TASK ITEM
Return each line of the records below that contains the word "young".

Stored records
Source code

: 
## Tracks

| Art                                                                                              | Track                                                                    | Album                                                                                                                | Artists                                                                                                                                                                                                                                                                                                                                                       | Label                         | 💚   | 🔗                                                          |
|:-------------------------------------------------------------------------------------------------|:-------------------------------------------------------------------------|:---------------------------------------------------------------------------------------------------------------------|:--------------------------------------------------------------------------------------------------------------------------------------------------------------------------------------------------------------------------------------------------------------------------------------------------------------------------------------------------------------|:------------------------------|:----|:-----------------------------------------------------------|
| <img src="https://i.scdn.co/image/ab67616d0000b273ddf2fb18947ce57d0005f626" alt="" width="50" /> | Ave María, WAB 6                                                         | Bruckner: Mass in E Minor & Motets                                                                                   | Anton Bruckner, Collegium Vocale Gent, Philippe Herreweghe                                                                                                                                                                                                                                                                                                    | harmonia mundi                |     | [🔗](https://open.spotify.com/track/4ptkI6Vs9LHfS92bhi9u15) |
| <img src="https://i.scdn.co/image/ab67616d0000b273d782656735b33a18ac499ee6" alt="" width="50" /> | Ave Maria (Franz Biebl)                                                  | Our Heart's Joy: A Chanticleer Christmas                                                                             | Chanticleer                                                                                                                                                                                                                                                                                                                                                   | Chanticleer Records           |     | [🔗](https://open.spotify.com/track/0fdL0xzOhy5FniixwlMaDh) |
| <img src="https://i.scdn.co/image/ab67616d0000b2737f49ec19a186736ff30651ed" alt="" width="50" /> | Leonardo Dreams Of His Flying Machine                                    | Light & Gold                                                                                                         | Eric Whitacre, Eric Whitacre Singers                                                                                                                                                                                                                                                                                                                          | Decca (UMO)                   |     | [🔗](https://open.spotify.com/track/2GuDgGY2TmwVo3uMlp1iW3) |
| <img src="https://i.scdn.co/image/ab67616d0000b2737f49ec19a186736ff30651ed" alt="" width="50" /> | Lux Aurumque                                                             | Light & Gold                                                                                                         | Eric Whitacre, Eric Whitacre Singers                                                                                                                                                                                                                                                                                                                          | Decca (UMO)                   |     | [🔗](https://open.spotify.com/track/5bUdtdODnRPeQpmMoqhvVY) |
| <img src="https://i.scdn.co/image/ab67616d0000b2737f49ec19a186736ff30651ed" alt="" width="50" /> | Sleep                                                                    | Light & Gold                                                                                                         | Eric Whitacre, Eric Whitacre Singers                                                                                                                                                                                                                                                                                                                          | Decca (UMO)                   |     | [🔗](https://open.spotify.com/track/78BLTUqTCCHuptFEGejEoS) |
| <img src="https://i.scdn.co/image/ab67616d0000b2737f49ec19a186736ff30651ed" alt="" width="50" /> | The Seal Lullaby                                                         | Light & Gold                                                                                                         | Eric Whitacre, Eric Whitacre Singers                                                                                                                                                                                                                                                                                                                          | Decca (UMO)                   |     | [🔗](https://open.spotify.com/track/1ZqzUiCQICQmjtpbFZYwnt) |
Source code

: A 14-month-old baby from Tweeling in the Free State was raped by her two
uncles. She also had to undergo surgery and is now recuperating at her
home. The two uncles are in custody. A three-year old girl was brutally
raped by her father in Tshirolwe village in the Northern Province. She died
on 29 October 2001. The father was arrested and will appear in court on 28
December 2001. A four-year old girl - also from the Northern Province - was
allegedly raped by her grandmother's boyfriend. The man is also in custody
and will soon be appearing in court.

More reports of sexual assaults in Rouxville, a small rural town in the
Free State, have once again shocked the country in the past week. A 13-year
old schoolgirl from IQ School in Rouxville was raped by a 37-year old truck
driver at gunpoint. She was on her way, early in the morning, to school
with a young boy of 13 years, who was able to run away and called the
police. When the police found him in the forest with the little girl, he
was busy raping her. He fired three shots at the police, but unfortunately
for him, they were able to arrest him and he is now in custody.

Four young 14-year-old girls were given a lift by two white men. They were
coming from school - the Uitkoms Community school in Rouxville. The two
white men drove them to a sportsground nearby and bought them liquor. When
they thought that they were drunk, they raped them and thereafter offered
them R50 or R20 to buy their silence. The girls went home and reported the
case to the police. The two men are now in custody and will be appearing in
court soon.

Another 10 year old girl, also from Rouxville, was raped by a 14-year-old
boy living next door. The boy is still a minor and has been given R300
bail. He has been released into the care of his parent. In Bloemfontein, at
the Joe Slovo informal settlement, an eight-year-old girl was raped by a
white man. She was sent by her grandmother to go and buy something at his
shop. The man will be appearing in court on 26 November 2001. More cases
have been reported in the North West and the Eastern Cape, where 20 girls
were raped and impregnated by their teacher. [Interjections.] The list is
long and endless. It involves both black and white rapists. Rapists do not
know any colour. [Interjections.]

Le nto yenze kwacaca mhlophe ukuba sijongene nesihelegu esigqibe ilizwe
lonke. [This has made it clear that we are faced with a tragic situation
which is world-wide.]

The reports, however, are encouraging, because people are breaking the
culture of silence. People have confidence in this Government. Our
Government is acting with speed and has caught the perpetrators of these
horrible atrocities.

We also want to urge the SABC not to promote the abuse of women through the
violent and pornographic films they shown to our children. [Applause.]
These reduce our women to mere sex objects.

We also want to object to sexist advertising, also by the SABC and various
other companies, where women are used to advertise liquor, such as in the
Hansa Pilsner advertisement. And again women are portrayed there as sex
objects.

EXERCISE RESULT
with a young boy of 13 years, who was able to run away and called the
Four young 14-year-old girls were given a lift by two white men. They were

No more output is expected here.